I got the job six years ago. I was fresh out of the best butler school in England and my first job was as prestigious as I could have wanting. I was working at ...hah. Nearly named names. Let's call him Lord B. He paid well, and the perks were great, good apartment, great car. Time off for a little cruising around town if you know what I mean—British guys are cute, and I love the way they talk, specially when it's dirty. As long as I was discreet, Lord B didn't mind even if I brought them home. I didn't, though. Never met anyone who mattered that much.

Anyway. About six months after I started working for him, Lord B tells me that he's got some political party needs arranging, bigwigs from the shadow cabinet and heads of huge corporations. I gave the invitation list a once over with the impassive face I learned at school and said "Very good, sir," although I have to admit that I was impressed, even though I was trained not to be. I worked hard at the arrangements and the night went without a hitch; the food was perfect, the quartet unobtrusive and the warm "thank you," from Lord B was more rewarding than the bonus he later slipped into my pay-packet.

What?
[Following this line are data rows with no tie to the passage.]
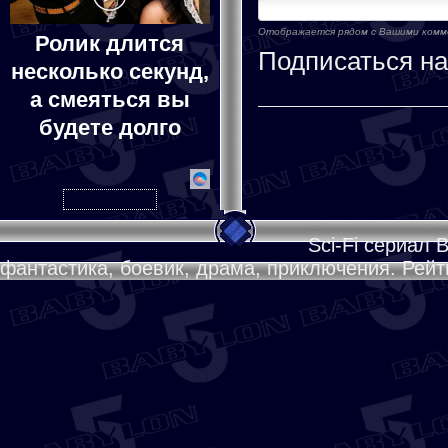
Отображается рядом с Вашими ком
Ролик длится
Подписаться н
несколько секунд,
а смеяться вы
будете долго
Sci-Fi сериал 
фантастика, боевик, драма, приключения. Рейти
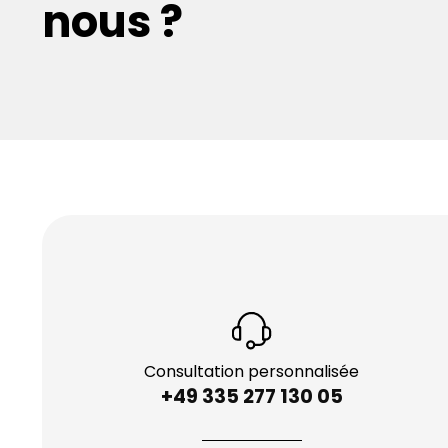
 service de
transporteur hollandais
garantit une logistiq
nous ?
pour vos besoins professionnels.
Consultation personnalisée
+49 335 277 130 05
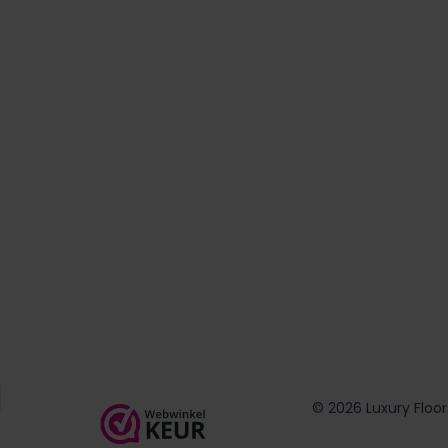
© 2026 Luxury Floor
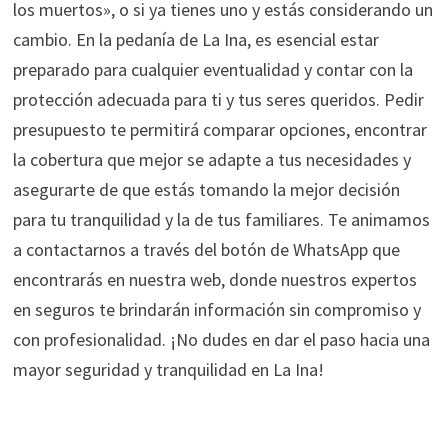
los muertos», o si ya tienes uno y estás considerando un
cambio. En la pedanía de La Ina, es esencial estar
preparado para cualquier eventualidad y contar con la
protección adecuada para ti y tus seres queridos. Pedir
presupuesto te permitirá comparar opciones, encontrar
la cobertura que mejor se adapte a tus necesidades y
asegurarte de que estás tomando la mejor decisión
para tu tranquilidad y la de tus familiares. Te animamos
a contactarnos a través del botón de WhatsApp que
encontrarás en nuestra web, donde nuestros expertos
en seguros te brindarán información sin compromiso y
con profesionalidad. ¡No dudes en dar el paso hacia una
mayor seguridad y tranquilidad en La Ina!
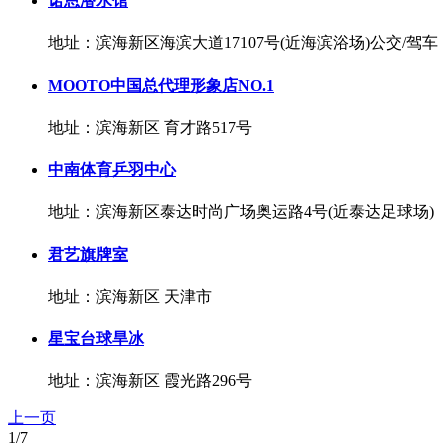
诺恩潜水馆
地址：滨海新区海滨大道17107号(近海滨浴场)公交/驾车
MOOTO中国总代理形象店NO.1
地址：滨海新区 育才路517号
中南体育乒羽中心
地址：滨海新区泰达时尚广场奥运路4号(近泰达足球场)
君艺旗牌室
地址：滨海新区 天津市
星宝台球旱冰
地址：滨海新区 霞光路296号
上一页
1/7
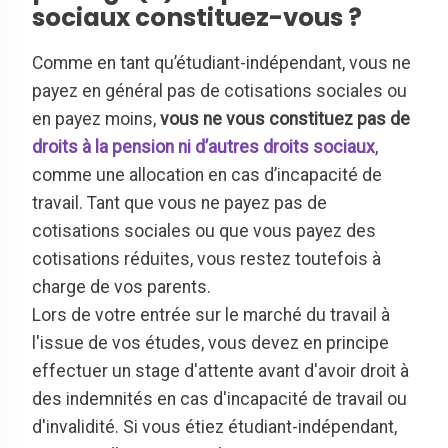
sociaux constituez-vous ?
Comme en tant qu’étudiant-indépendant, vous ne
payez en général pas de cotisations sociales ou
en payez moins,
vous ne vous constituez pas de
droits à la pension ni d’autres droits sociaux
,
comme une allocation en cas d’incapacité de
travail. Tant que vous ne payez pas de
cotisations sociales ou que vous payez des
cotisations réduites, vous restez toutefois à
charge de vos parents.
Lors de votre entrée sur le marché du travail à
l'issue de vos études, vous devez en principe
effectuer un stage d'attente avant d'avoir droit à
des indemnités en cas d'incapacité de travail ou
d'invalidité. Si vous étiez étudiant-indépendant,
No, not that in way. Lord B was a decent employer (for a British aristocrat) but he had a face like a codfish, no chin and no hair. I never thought of him in that way. Plus the fact he wasn't into men, was famous for it. As the tabloids have often gloated about, and to the eternal shame of Lady B, he liked his girls young, blonde and slutty. That's why she lived in the country. Of course, he went too far, went too young, and that was his downfall.

Anyway - I was serving drinks at the party when the bell rings and I'm surprised, because everyone who had RSVP'd was accounted for, so I excuse myself with a murmur and went to answer the door. There's this guy on the doorstep, in the required tux, and a white scarf and he's...beautiful. I had to fight my face for control because perfect butlers' jaws do not drop open when encountering one's boss's guests.
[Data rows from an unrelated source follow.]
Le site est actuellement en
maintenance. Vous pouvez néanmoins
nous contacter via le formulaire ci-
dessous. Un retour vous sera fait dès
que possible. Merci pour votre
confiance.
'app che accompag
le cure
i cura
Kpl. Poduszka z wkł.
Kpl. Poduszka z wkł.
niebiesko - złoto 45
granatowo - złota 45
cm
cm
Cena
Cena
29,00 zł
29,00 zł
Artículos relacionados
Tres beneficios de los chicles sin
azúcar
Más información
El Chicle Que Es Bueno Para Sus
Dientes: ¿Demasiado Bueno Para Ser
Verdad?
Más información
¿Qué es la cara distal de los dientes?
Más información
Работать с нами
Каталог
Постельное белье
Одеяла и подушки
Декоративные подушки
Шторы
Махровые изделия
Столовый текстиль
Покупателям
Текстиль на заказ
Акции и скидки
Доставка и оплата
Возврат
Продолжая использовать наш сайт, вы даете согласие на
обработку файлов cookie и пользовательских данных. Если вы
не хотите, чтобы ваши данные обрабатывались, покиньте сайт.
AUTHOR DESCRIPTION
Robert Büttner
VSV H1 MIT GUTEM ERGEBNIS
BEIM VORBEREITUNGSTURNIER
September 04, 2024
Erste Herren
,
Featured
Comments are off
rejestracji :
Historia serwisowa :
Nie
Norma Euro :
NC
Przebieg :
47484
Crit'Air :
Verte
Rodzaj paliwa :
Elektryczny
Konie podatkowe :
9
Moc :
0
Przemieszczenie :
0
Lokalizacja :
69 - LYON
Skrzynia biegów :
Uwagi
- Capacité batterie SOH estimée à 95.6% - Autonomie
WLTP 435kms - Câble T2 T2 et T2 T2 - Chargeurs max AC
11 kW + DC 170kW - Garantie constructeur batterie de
But hell, yeah. You've seen his face, or at least most of it. You know he's gorgeous. You wouldn't be asking for an interview to your magazine if he wasn't hot as hell and you wanted to know what it was like under the Lycra. It amazes me that a scrap of green fabric hides who he is so effectively. But that little mask can't hide the way his cheekbones stand out, like he's had surgery (he hasn't), the way his hair sweeps back from that wide forehead, the way the light hits those golden curls. The way his eyes shine, even in the dark. The suit now, that hides nothing, but the first time I saw him he was in normal evening clothes and although I remember thinking back then that his body was made for a tux, when I finally saw him in the Lycra I cursed the fact that he couldn't wear it all the time.

So, I asked him to wait, civilly, took his name, and quietly told Lord B that he had an extra guest. It was clear that Lord B had been expecting him, and I was a mite put out that I had not been kept informed. I made my way back to the unexpected guest and announced him, rather stiffly, but he turned to me with those emerald eyes and thanked me so beautifully that my annoyance melted away.

He was a frequent guest after that; he always came unannounced and at odd times of the day. I found myself warming when the doorbell would ring late at night and I took a lot of pleasure taking his coat from him, still warm from his skin and musky with his scent.
I don't know to this day what business he had with Lord B but I can guess, as what happened to Lord B could only have been done by someone who was able to get into a locked safe without keys and then to - pretty effortlessly - reach the top of Tower Bridge carrying two people without being seen. On the day before Lord B was found naked with an underage prostitute on top of the biggest stage in England, the unexpected guest—let's call him... Mr. Alan... said to me, as he took his coat from me, "If you need a job soon, come and see me, all right?"


Date: 2009-12-23 11:38 pm (UTC)
From: [identity profile] emeraldsedai.livejournal.com
I am so teased. Funny, sardonic and intriguing!